Their responsibility is to provide psychological or physiological therapy to individuals other than their handler who are often their owners. They usually visit several institutions such as hospitals, schools, health centers, etc. Unlike service dogs, therapy dogs are more encouraged to socialize and interact with a variety of people while on duty. Owners or handlers of therapy dogs do not have the same rights as service dogs in places where dogs are not allowed.
Emotional support dog
The dog’s primary function is to provide emotional support by accompanying his handler. An emotional support dog can benefit a person psychologically, with a disability or not. The accompaniment and the affection can be the therapy to counter certain conditions such as depression or anxiety.

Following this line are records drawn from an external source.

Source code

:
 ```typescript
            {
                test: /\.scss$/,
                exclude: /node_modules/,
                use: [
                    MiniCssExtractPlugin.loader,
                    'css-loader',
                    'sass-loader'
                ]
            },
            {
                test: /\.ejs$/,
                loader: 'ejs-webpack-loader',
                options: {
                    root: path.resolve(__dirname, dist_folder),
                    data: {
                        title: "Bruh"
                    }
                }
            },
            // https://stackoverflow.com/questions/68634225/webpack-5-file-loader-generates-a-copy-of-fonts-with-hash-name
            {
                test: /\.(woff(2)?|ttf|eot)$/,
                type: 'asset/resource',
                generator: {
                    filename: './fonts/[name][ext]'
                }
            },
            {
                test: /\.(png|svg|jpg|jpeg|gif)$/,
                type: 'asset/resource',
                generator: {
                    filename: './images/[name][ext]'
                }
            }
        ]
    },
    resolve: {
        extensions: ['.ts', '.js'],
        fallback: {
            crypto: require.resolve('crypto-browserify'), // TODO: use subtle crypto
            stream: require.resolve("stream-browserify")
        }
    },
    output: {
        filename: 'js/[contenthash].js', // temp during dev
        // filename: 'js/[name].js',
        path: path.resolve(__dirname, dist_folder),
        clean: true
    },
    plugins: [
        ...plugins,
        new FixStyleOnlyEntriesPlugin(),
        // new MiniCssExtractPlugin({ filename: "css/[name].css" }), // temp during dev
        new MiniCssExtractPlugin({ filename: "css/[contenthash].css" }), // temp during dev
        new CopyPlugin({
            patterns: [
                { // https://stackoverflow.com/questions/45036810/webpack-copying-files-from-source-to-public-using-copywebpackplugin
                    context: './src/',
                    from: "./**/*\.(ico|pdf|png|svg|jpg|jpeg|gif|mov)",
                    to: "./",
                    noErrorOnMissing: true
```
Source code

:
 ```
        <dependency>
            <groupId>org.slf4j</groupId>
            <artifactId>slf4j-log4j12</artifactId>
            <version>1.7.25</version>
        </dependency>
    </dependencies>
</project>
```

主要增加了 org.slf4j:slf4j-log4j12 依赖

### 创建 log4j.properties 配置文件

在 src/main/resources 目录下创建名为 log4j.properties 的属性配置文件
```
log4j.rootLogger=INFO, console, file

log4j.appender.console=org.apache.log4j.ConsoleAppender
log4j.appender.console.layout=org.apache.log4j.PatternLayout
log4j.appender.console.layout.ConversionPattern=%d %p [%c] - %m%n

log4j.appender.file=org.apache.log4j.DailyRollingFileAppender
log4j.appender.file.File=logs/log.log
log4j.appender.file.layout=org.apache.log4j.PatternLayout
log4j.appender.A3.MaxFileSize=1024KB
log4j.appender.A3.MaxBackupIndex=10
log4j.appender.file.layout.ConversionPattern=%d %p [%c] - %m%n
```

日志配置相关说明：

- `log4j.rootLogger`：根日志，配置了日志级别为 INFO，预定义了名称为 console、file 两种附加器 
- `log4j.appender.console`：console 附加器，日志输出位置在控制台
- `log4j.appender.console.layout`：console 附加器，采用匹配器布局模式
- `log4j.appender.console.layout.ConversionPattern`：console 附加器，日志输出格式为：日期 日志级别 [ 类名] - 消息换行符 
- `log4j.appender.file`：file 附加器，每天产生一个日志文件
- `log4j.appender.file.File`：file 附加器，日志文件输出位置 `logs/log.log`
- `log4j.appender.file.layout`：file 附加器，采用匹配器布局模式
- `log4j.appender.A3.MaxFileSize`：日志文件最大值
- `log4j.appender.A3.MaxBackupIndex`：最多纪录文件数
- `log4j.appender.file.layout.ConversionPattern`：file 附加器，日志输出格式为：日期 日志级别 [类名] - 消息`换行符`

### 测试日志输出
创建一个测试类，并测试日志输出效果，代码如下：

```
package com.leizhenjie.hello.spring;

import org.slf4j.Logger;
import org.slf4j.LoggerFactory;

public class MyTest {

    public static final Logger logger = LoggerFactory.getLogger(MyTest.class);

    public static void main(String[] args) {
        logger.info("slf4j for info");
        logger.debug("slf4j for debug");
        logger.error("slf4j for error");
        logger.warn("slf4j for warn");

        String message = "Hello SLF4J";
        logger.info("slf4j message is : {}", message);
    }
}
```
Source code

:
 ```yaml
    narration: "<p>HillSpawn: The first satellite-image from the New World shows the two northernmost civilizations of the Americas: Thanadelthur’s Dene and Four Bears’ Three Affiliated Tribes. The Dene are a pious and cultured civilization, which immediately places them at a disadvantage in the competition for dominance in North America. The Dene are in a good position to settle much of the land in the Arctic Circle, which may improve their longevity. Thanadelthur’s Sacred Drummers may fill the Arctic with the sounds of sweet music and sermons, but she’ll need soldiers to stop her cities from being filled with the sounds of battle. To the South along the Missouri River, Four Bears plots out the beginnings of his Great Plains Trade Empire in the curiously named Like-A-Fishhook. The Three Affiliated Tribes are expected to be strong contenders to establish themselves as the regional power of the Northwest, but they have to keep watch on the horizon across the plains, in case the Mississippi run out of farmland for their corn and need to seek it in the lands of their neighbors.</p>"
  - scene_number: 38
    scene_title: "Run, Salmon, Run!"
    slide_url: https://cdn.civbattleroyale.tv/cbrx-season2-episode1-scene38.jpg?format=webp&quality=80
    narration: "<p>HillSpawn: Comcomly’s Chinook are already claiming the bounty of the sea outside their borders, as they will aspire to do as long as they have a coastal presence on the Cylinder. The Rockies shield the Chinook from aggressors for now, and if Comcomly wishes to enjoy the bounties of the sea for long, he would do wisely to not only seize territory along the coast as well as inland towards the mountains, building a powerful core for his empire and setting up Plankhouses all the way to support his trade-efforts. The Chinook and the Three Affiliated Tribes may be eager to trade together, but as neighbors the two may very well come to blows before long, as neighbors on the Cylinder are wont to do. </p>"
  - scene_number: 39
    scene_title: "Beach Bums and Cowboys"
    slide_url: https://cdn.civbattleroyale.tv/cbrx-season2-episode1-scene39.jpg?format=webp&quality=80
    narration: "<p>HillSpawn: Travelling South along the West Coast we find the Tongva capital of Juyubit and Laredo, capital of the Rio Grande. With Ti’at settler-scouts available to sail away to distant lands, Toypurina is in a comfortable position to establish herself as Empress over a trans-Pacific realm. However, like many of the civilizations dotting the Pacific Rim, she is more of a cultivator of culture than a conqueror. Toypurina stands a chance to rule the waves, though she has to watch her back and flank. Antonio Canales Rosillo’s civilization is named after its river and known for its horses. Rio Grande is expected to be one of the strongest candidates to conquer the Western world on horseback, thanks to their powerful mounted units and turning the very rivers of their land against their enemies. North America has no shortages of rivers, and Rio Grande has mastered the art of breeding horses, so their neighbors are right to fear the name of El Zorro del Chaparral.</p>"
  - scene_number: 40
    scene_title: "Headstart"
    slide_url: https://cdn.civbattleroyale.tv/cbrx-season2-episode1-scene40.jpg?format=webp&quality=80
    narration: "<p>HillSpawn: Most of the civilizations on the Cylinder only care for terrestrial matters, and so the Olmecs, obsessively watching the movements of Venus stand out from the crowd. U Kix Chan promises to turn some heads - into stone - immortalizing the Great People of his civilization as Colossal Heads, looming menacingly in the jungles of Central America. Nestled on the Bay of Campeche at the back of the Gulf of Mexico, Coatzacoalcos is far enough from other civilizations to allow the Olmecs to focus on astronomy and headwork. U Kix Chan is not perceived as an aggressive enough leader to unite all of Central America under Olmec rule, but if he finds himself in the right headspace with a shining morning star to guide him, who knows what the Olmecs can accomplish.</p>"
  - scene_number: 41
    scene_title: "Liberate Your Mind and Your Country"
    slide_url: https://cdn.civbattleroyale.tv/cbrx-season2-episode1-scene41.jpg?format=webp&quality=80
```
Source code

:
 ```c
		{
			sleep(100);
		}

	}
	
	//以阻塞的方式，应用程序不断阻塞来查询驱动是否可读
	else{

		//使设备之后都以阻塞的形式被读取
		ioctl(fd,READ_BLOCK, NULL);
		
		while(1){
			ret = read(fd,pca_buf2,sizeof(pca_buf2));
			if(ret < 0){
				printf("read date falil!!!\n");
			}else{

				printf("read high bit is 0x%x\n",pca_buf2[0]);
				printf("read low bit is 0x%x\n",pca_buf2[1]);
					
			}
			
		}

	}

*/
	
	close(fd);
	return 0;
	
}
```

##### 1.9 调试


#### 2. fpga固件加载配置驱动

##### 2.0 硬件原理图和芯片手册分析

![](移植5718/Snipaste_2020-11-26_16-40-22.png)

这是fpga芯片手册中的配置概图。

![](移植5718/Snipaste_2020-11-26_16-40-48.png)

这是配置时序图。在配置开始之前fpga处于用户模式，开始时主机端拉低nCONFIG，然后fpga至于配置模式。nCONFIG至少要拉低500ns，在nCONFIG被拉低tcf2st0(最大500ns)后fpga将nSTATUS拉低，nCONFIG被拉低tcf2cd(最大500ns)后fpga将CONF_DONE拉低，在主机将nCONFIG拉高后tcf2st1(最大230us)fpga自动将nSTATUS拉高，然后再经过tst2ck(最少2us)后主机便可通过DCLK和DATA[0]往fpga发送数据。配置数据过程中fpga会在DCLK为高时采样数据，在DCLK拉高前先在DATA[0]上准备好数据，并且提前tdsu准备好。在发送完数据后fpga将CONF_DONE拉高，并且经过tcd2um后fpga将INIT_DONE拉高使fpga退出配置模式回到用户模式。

Service dogs receive much more training. By working in a team with their beneficiary, they can achieve a level of security and independence that their beneficiary would otherwise be deprived of. The Charter of Rights and Freedoms protects a service dog from walking in public places. During their training, the Asista Foundation aims for the following objectives for service dogs, thus differentiating them from other roles:
High adaptability to different places, people and situations;
Taste and habit of following the beneficiary in daily activities;
Perform unique and specific tasks related to the condition of the beneficiary in order to
improve his well-being through everyday life;
Periods reserved for their well-being in order to keep a balance allowing them to
accomplish their work. These periods include: physical activity, games, rest, etc.